Task set:
(1) In the Play Playground article, condense the paragraph beginning "The 15,000-square-foot Play Playground" into a short bulleted list that keeps its main facts.
(2) According to the Play Playground article, on what date did the attraction open at Luxor Hotel and Casino?
(3) Reproduce the stretch of the Play Playground article from "The Luxor is" through "Bodies… The Exhibition.".
++++ Passage shown ++++
Play Playground: immersive fun at Luxor Hotel and Casino

New competitive socialising destination encourages visitors to connect through games, alongside two bars and an events space

Play Playground from Play Social Inc., a fantastical and immersive attraction designed for competitive socialising, opened at Luxor Hotel and Casino on the Las Vegas Strip on 18 January as Luxor Hotel and Casino continues to expand its entertainment experiences.

The 15,000-square-foot Play Playground features more than 20 larger-than-life tactile, memory, puzzle, and team games. It also includes two bars, VIP mezzanines, and private event spaces. The games focus on nostalgia, competitive socialising, and fun, affording adults a chance to revisit the childhood joy of play.

Luxor is known for its iconic pyramid shape and offers a casino and live entertainment. Play Playground is part of the destination’s strategy to become the Las Vegas Strip’s ‘most dynamic hub for immersive entertainment and experiences’. Award-winning immersive Las Vegas attraction Particle Ink is set to open at Luxor imminently. During this trippy experience, interactive and projection mapping tech will allow guests to feel like they are inside a living graphic novel.

“We are always looking to develop new entertainment experiences for our guests,” said the Luxor Hotel and Casino’s president and COO Chuck Bowling.

The Luxor is already home to the HyperX esports arena, Discovering King Tut’s Tomb: The Experience, Titanic: The Artifact Exhibition, and Bodies… The Exhibition.

Bringing a new brand to Vegas

Jennifer Worthington is a co-creator at Play Playground, which has a mission to bring people together through magical, immersive and gamified theatrical hospitality experiences. She told blooloop about the project.
++++ Records shown ++++
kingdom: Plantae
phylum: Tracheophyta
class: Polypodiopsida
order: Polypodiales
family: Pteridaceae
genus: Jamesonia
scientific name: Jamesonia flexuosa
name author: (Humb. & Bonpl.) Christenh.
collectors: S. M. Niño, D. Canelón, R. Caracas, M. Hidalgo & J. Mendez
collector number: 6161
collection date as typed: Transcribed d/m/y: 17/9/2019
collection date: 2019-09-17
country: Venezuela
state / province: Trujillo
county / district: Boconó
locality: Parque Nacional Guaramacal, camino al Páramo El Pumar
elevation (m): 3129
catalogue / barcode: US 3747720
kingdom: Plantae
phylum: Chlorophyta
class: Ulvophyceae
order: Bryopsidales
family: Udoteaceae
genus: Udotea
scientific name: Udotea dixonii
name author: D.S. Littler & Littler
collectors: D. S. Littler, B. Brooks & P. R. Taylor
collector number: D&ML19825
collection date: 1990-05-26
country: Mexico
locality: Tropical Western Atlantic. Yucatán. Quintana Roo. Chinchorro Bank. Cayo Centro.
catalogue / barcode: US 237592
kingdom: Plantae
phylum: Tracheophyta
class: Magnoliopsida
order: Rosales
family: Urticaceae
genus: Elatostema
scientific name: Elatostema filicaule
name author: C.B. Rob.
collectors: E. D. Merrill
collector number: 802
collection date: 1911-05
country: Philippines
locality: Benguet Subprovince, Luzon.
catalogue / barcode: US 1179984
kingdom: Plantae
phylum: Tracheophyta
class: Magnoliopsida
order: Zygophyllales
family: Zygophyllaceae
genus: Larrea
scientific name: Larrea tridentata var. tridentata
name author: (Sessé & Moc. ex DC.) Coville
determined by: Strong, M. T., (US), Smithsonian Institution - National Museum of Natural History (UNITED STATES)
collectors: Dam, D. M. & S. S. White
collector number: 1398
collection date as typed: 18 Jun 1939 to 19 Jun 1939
++++
Responses by item number:
(1)
- Play Playground covers 15,000 square feet.
- It has more than 20 larger-than-life tactile, memory, puzzle, and team games.
- It also has two bars, VIP mezzanines, and private event spaces.
- The games center on nostalgia, competitive socializing, and fun, so adults can revisit the childhood joy of play.

(2) It opened on 18 January.

(3)
The Luxor is already home to the HyperX esports arena, Discovering King Tut’s Tomb: The Experience, Titanic: The Artifact Exhibition, and Bodies… The Exhibition.